In-Reply-To: <199807241347.AA29244@world.std.com>
Date: Fri, 24 Jul 1998 18:18:37 -0400
To: Dan Geer <geer@world.std.com>
From: "Arnold G. Reinhold" <reinhold@world.std.com>
Cc: cryptography@c2.net

>    People don't want to know how this stuff works.
>
>In a famous and subtantiated finding, Tversky & Kahneman
>showed that people tend to regard propositions that they
>do not understand as more risky, regardless of their
>intrinsic risk, and to regard things they do understand
>as less risky, again without regard to intrinsic risk. **
>
>This presumably drives the crypto community's dilemma
>in affecting public taste w.r.t. tradeoffs of freedom
>versus security.
>
>--dan
>
>
>** Amos Tversky and Daniel Kahneman, "Judgment Under Uncertainty:
>Heuristics and Biases," Science [185] 1974, pp. 1124-1131.

One way to demystify cryptography for the general public is to teach it in
elementary programming courses. Large numbers of people are taught
programming at some point in their education.
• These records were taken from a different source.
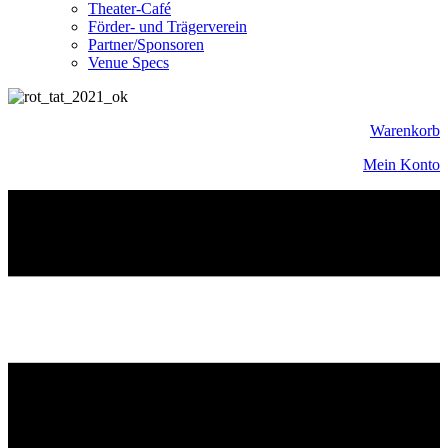
Theater-Café
Förder- und Trägerverein
Partner/Sponsoren
Venue Specs
Warenkorb
Mein Konto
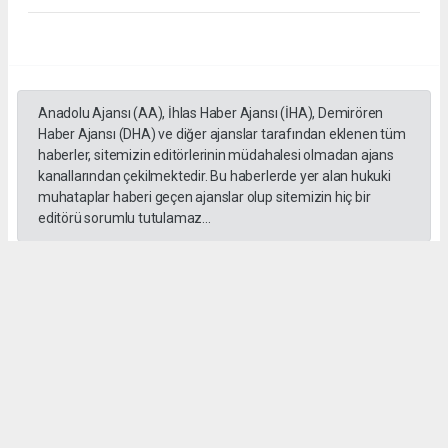
Anadolu Ajansı (AA), İhlas Haber Ajansı (İHA), Demirören
Haber Ajansı (DHA) ve diğer ajanslar tarafından eklenen tüm
haberler, sitemizin editörlerinin müdahalesi olmadan ajans
kanallarından çekilmektedir. Bu haberlerde yer alan hukuki
muhataplar haberi geçen ajanslar olup sitemizin hiç bir
editörü sorumlu tutulamaz...
#İngiliz Dili ve Edebiyatı Mezuniyet Töreni
#ığdır üniversitesi
Administrator Administrator
yeniigdirgazetesi@gmail.com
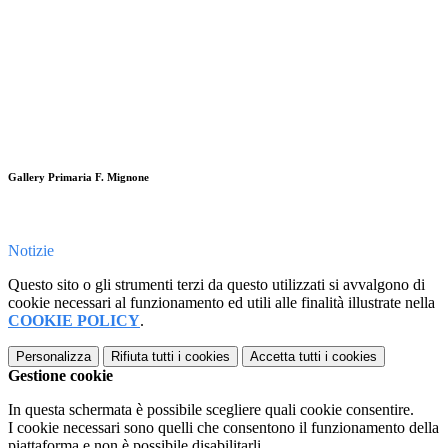
Gallery Primaria F. Mignone
Notizie
Questo sito o gli strumenti terzi da questo utilizzati si avvalgono di
cookie necessari al funzionamento ed utili alle finalità illustrate nella
COOKIE POLICY
.
Personalizza
Rifiuta tutti
i cookies
Accetta tutti
i cookies
Gestione cookie
In questa schermata è possibile scegliere quali cookie consentire.
I cookie necessari sono quelli che consentono il funzionamento della
piattaforma e non è possibile disabilitarli.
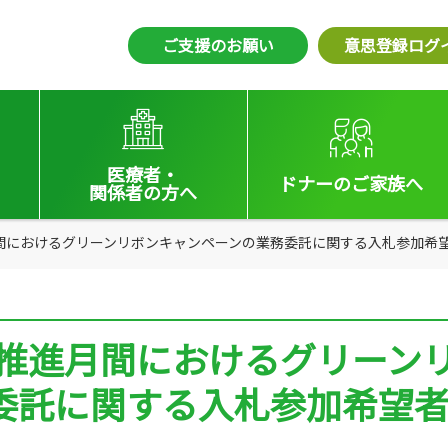
ご支援のお願い
意思登録ログ
医療者・
ドナーの
ご家族へ
関係者
の方へ
月間におけるグリーンリボンキャンペーンの業務委託に関する入札参加希
えの方へ
医療者向けお知らせ
いる方へ
移植施設の皆さまへ
及推進月間におけるグリーン
会員の皆さまへ
委託に関する入札参加希望
法令集&マニュアル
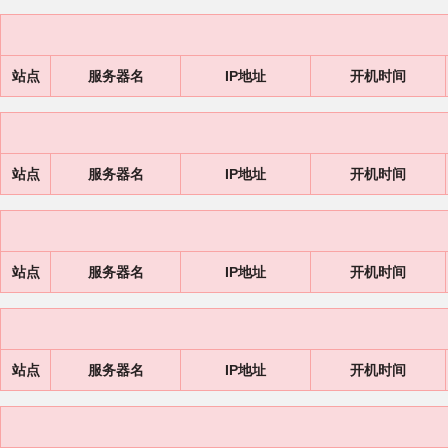
站点
服务器名
IP地址
开机时间
站点
服务器名
IP地址
开机时间
站点
服务器名
IP地址
开机时间
站点
服务器名
IP地址
开机时间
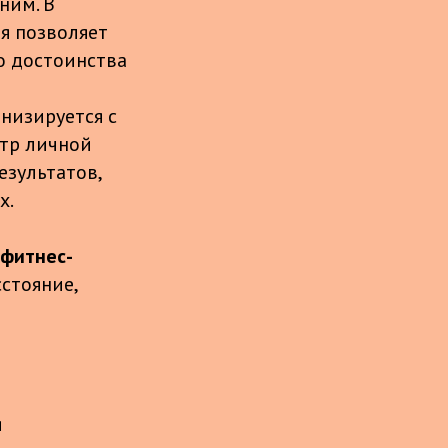
ним. В
я позволяет
го достоинства
онизируется с
отр личной
езультатов,
х.
 фитнес-
стояние,
я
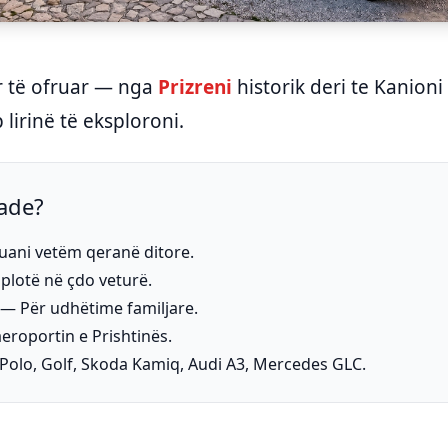
 të ofruar — nga
Prizreni
historik deri te Kanion
 lirinë të eksploroni.
ade?
ani vetëm qeranë ditore.
plotë në çdo veturë.
— Për udhëtime familjare.
roportin e Prishtinës.
olo, Golf, Skoda Kamiq, Audi A3, Mercedes GLC.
For some time now, I have been pushing Ciphersabe, a simple ciphering
scheme that uses RC4. See <http://ciphersaber.gurus.com> Several people
have expressed interest in using Ciphersaber as an exercise in the courses
they teach. I think it is simple enough to be taught at the high school
level, yet it brings many of the important issues in cryptography to light.
It also provides a vehicle for discussing ethical issues in computer
science.

If you teach entry level computer science and want to make the world safe
for strong crypto, consider including this material in your course.